O manejo agroecológico no Brasil se fortaleceu após o II Encontro de Agricultura Alternativa, que ocorreu em 1984 em Petrópolis, no Rio de Janeiro, onde foi redigido um documento, conhecido como a Carta de Petrópolis, na qual 22 secretários estaduais de agricultura, se comprometeram a apoiar e reforçar as propostas, tornando visível este movimento em todo o país. A pesquisa agropecuária, entretanto, tem-se mostrado tímida na sua capacidade de resposta as demandas do setor produtivo, embora existam alguns projetos isolados na linha de agricultura orgânica em andamento. Algumas instituições oficiais de pesquisa como a Incaper – ES, tem conduzido projetos visando desenvolver e adaptar tecnologias para a agricultura orgânica.

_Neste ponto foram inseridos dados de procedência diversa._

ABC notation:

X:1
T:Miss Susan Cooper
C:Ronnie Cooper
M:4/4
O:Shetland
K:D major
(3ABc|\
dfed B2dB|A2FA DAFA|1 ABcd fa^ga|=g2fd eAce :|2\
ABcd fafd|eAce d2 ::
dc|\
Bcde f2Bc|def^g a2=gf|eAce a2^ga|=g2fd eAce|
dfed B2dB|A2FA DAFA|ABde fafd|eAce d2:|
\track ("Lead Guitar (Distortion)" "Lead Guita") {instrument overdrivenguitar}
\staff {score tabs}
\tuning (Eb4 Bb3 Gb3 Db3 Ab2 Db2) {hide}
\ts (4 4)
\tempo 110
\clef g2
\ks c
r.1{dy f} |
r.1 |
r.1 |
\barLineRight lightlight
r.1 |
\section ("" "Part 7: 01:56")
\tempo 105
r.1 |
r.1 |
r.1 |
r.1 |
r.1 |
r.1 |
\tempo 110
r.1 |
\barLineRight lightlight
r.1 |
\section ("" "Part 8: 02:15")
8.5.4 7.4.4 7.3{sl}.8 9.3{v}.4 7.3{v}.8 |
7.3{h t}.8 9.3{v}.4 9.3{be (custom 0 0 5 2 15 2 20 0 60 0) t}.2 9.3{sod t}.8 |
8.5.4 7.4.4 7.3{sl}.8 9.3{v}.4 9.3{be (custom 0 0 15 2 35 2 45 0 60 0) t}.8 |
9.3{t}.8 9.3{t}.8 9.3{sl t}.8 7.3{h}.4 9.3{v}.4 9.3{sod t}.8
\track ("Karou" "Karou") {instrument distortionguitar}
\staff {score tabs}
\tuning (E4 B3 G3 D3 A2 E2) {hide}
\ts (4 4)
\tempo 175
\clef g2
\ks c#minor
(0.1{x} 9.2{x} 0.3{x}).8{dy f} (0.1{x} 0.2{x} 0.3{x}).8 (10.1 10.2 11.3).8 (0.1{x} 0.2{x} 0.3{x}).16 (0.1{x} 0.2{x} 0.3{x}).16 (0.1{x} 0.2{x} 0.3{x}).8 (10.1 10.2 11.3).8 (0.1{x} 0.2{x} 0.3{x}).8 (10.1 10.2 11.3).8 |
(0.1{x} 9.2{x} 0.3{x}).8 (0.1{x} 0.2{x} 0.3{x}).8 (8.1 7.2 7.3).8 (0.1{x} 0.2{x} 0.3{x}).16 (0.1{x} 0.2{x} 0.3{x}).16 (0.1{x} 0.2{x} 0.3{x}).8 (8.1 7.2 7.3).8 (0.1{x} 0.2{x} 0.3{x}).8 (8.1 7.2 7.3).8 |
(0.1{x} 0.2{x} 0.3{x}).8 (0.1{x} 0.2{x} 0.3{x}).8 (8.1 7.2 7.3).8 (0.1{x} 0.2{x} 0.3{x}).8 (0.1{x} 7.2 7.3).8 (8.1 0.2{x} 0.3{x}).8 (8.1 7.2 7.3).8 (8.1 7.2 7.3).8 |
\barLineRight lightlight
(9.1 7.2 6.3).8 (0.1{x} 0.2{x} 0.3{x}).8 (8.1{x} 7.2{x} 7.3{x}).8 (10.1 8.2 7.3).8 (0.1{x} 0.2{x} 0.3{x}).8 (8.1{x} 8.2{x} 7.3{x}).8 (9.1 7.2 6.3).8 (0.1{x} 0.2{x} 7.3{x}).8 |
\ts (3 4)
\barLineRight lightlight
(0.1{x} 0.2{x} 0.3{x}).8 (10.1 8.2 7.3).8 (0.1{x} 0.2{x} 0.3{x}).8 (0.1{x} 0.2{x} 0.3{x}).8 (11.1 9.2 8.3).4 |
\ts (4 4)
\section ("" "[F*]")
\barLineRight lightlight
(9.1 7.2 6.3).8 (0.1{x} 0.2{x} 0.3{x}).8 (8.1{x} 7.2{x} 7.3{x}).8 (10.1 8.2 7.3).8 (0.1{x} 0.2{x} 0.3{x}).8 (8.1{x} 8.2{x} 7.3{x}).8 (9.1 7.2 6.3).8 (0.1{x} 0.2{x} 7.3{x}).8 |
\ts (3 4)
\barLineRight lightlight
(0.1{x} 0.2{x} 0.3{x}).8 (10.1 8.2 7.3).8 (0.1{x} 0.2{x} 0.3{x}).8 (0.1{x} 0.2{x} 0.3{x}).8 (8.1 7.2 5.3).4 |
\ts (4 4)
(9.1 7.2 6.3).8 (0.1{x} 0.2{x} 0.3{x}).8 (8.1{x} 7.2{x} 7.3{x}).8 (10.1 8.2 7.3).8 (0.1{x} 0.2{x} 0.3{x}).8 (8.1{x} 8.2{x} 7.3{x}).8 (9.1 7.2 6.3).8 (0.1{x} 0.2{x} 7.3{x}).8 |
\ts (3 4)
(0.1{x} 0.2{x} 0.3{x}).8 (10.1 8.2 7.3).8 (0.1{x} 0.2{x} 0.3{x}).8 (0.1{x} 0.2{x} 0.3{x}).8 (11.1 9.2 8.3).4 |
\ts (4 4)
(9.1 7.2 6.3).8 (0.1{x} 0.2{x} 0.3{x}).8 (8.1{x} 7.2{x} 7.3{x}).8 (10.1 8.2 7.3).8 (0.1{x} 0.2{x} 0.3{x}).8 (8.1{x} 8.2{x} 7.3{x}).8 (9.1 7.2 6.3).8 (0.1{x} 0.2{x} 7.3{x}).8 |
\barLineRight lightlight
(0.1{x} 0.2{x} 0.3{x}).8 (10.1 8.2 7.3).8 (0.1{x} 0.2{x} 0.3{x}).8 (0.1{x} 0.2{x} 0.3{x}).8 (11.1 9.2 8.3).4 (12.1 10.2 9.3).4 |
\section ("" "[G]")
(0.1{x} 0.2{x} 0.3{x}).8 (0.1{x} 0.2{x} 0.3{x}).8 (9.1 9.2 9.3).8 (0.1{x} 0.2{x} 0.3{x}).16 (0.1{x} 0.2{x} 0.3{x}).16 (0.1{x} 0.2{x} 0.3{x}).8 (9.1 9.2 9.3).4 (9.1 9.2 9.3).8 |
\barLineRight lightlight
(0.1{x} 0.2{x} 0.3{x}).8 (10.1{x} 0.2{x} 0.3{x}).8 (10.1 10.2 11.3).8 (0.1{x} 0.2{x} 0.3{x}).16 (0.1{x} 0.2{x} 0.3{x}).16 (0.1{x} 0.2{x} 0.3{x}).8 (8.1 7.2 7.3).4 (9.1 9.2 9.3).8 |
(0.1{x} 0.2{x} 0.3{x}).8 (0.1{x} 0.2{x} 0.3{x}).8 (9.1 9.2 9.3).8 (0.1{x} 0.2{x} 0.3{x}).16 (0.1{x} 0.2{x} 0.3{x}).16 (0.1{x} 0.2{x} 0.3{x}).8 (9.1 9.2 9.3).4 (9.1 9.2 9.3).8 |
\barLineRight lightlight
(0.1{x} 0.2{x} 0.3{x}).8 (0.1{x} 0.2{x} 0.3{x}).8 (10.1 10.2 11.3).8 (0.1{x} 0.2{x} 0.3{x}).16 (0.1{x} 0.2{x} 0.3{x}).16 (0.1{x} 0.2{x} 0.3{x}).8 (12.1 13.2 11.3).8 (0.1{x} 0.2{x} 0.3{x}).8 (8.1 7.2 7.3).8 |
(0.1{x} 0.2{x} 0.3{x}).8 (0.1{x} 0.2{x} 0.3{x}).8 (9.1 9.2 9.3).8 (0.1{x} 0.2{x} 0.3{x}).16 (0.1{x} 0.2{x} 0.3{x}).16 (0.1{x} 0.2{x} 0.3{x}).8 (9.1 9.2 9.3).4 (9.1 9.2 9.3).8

Outra experiência vem sendo conduzida com um caráter de sistema integrado de pesquisa em produção agroecológica, a chamada Fazendinha Agroecológica do Km 47, um convênio que inclui também a Embrapa Agrobiologia, Embrapa Solos, a UFRRJ e a Pesagro-Rio, localizada no município de Seropédica/RJ.

Particularmente, no Estado do Tocantins a produção e o consumo de produtos orgânicos são, respectivamente, atividade e hábito bastante recente dos agricultores e consumidores Tocantinenses.
Relatos mostram que a primeira feira de produtos orgânicos do Tocantins foi aberta no ano de 2002. A diversificação das culturas e a integração lavoura / pecuária procura ser sustentável e unir uma economia viável com a preservação do meio ambiente. Esse ideal hoje é uma prática cotidiana dos produtores rurais de Taquaruçu — distrito da capital Palmas.

A implantação da feira, reivindicação dos agropecuaristas, se justifica, pois atualmente, o escoamento da produção é feito sem qualquer diferenciação entre o orgânico e convencional. O Instituto Agroecológica conduz uma Fazenda Ecológica que é uma das pioneira na produção orgânica no Tocantins.

Contudo, a agroecologia no país, precisa de bases científicas consistentes que permita o avanço tecnológico necessário ao setor produtivo. A criação de um espaço para o exercício do manejo agroecológico dentro de um enfoque integrando, programado com base na integração lavoura-pecuária, envolvendo plena diversificação nas explorações vegetal e animal, onde se pode congregar ensino e pesquisa, aliados a capacitação em agroecologia, seria um gerador de conhecimento importante ao avanço tecnológico da agroecologia no país, sobretudo no Estado do Tocantins.

Nesse sentido, a UNITINS deu um salto a frente e está implantando, em parceria com a SEAGRO e o RURALTINS, o projeto SIPA – Sistema Integrado de pesquisa em Agroecologia, dará um grande suporte para geração de tecnologias para agricultura familiar, sobretudo aos pequenos e médios produtores descapitalizados do Estado do Tocantins.

As demandas de pesquisa e as ações necessárias serão identificadas in loco, com o agricultor, através de Diagnóstico Participativo em Agroecologia, pois ainda que os sistemas alternativos sejam considerados como principais fontes inspiradoras da agricultura sustentável, já sendo hoje empregados em diferentes condições ambientais, com resultados satisfatórios do ponto de vista, ecológico, agronômico, econômico e social, ainda há um longo caminho a percorrer, principalmente em busca da ampliação da oferta de alimentos saudáveis para a população brasileira, em especial à Tocantinense.